▸ Activity: Render the lines below as a JSON list of strings, one string per line with blank lines omitted, starting at the line containing "Tribunale di Cremona." and continuing through the end of the rows, both ends included. Leave the pictures out of the list.

[Saved data entries]
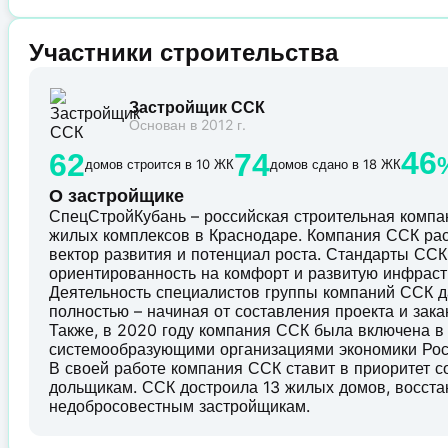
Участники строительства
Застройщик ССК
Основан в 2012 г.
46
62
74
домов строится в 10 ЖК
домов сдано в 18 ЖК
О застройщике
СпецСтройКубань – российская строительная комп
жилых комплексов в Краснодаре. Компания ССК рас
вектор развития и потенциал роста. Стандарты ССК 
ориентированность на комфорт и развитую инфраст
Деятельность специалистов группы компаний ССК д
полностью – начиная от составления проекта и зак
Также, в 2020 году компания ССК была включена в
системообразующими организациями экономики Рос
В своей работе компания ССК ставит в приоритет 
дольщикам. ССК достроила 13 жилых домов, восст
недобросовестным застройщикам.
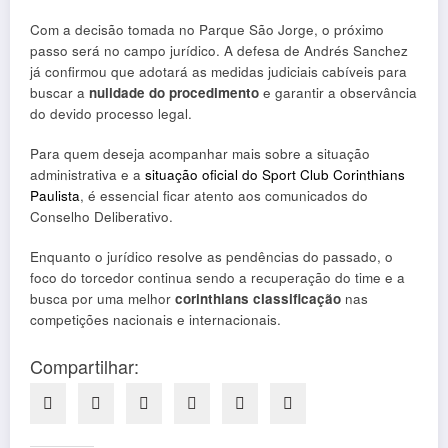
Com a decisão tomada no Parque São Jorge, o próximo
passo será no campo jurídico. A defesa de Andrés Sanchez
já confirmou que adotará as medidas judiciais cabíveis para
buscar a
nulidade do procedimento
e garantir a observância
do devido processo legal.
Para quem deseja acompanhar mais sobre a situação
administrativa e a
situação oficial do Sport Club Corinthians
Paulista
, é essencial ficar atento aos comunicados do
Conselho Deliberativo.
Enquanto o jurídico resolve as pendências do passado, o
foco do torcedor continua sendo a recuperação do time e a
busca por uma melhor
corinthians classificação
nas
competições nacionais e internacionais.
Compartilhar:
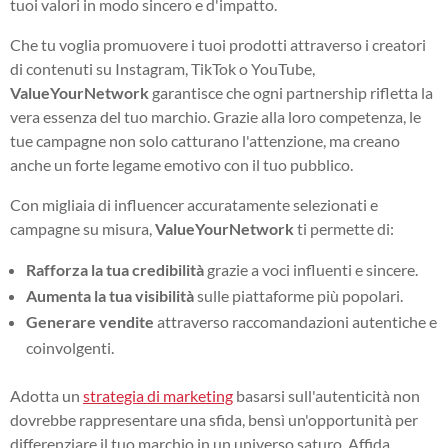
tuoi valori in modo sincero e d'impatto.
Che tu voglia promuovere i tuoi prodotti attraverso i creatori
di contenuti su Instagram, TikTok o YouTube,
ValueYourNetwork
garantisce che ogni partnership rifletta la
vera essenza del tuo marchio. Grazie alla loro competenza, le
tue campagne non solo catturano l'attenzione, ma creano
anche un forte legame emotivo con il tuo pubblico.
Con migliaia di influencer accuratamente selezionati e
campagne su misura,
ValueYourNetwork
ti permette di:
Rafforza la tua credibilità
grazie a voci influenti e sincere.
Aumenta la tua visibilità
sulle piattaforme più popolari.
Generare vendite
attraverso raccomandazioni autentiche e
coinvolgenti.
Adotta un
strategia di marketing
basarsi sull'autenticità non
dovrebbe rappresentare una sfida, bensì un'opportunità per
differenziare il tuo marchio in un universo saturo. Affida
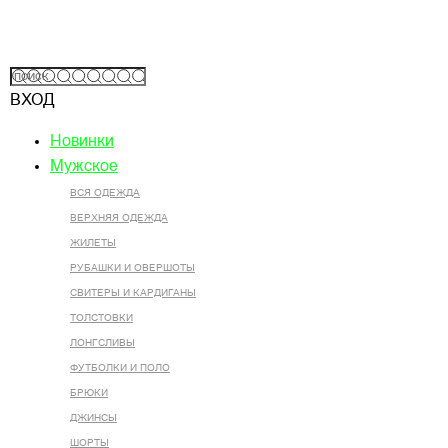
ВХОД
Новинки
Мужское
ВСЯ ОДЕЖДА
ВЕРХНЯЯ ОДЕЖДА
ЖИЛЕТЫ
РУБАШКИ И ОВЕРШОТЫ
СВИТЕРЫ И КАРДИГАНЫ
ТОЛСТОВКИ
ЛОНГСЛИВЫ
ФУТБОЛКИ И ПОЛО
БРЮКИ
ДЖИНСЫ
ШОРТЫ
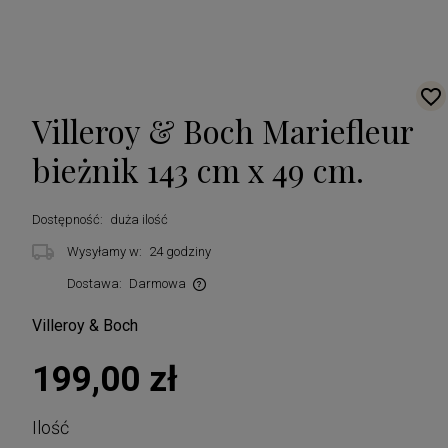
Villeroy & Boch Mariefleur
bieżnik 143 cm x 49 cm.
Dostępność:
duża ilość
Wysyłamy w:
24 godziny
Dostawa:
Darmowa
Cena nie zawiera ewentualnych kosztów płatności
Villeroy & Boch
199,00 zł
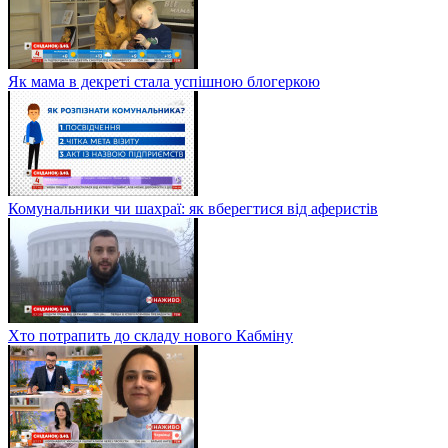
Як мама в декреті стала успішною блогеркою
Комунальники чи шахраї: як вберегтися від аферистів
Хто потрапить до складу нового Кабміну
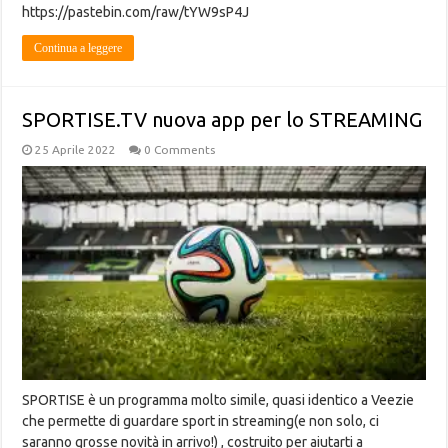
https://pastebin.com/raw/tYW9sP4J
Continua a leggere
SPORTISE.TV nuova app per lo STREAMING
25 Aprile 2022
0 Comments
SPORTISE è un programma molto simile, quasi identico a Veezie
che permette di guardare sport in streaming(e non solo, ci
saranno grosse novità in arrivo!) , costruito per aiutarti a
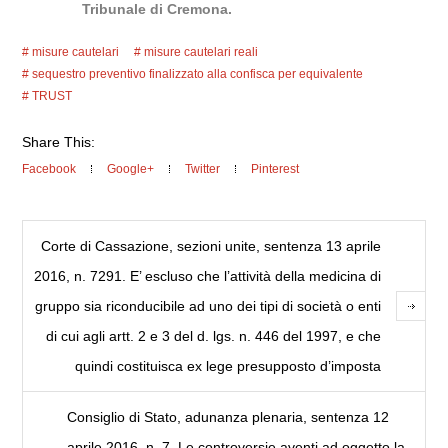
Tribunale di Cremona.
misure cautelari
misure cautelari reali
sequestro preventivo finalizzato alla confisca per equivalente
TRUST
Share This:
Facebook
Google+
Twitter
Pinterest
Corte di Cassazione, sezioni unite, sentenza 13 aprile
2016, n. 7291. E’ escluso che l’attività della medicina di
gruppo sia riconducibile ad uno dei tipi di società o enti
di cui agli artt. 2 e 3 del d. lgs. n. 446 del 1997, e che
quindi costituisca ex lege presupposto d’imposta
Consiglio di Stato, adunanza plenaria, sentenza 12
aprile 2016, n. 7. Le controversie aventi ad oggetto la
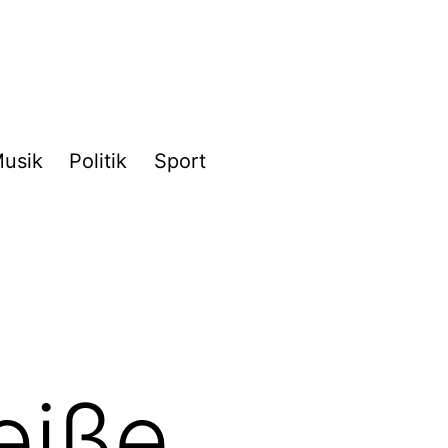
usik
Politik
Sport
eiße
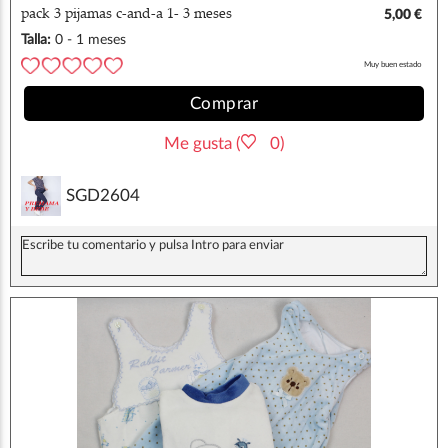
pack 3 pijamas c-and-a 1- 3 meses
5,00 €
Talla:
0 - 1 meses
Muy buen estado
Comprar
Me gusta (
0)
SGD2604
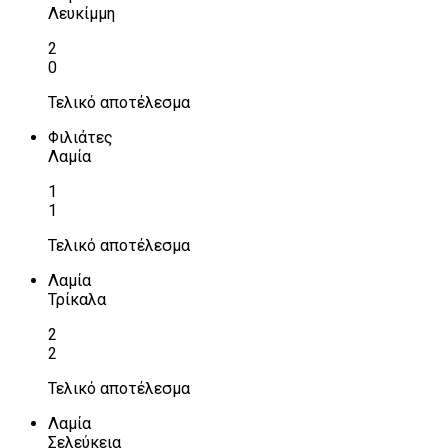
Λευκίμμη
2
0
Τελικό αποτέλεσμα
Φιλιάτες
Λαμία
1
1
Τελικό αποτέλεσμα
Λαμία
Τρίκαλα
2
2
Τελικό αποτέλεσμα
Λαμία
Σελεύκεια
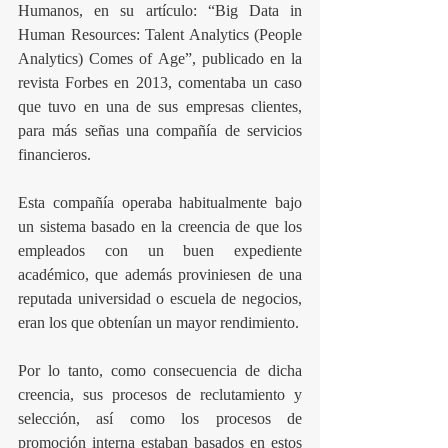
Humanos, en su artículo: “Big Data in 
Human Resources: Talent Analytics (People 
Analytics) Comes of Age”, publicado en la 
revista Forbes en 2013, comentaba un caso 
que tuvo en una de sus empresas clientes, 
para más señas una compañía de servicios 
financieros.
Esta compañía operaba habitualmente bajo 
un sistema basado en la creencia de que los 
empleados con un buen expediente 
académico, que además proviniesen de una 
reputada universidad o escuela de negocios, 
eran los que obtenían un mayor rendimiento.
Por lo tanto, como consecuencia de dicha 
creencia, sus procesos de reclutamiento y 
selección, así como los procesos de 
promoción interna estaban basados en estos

▸ Result for this exercise:
[
  "Tribunale di Cremona.",
  "misure cautelari",
  "misure cautelari reali",
  "sequestro preventivo finalizzato alla confisca per equivalente",
  "TRUST",
  "Share This:",
  "Facebook",
  "Google+",
  "Twitter",
  "Pinterest",
  "Corte di Cassazione, sezioni unite, sentenza 13 aprile",
  "2016, n. 7291. E’ escluso che l’attività della medicina di",
  "gruppo sia riconducibile ad uno dei tipi di società o enti",
  "di cui agli artt. 2 e 3 del d. lgs. n. 446 del 1997, e che",
  "quindi costituisca ex lege presupposto d’imposta",
  "Consiglio di Stato, adunanza plenaria, sentenza 12",
  "aprile 2016, n. 7. Le controversie aventi ad oggetto la",
  "usik",
  "Politik",
  "Sport",
  "eiße",
  "pack 3 pijamas c-and-a 1- 3 meses",
  "5,00 €",
  "Talla:",
  "0 - 1 meses",
  "Muy buen estado",
  "Comprar",
  "Me gusta (",
  "0)",
  "SGD2604",
  "Λευκίμμη",
  "2",
  "0",
  "Τελικό αποτέλεσμα",
  "Φιλιάτες",
  "Λαμία",
  "1",
  "1",
  "Τελικό αποτέλεσμα",
  "Λαμία",
  "Τρίκαλα",
  "2",
  "2",
  "Τελικό αποτέλεσμα",
  "Λαμία",
  "Σελεύκεια",
  "Humanos, en su artículo: “Big Data in ",
  "Human Resources: Talent Analytics (People ",
  "Analytics) Comes of Age”, publicado en la ",
  "revista Forbes en 2013, comentaba un caso ",
  "que tuvo en una de sus empresas clientes, ",
  "para más señas una compañía de servicios ",
  "financieros.",
  "Esta compañía operaba habitualmente bajo ",
  "un sistema basado en la creencia de que los ",
  "empleados con un buen expediente ",
  "académico, que además proviniesen de una ",
  "reputada universidad o escuela de negocios, ",
  "eran los que obtenían un mayor rendimiento.",
  "Por lo tanto, como consecuencia de dicha ",
  "creencia, sus procesos de reclutamiento y ",
  "selección, así como los procesos de ",
  "promoción interna estaban basados en estos"
]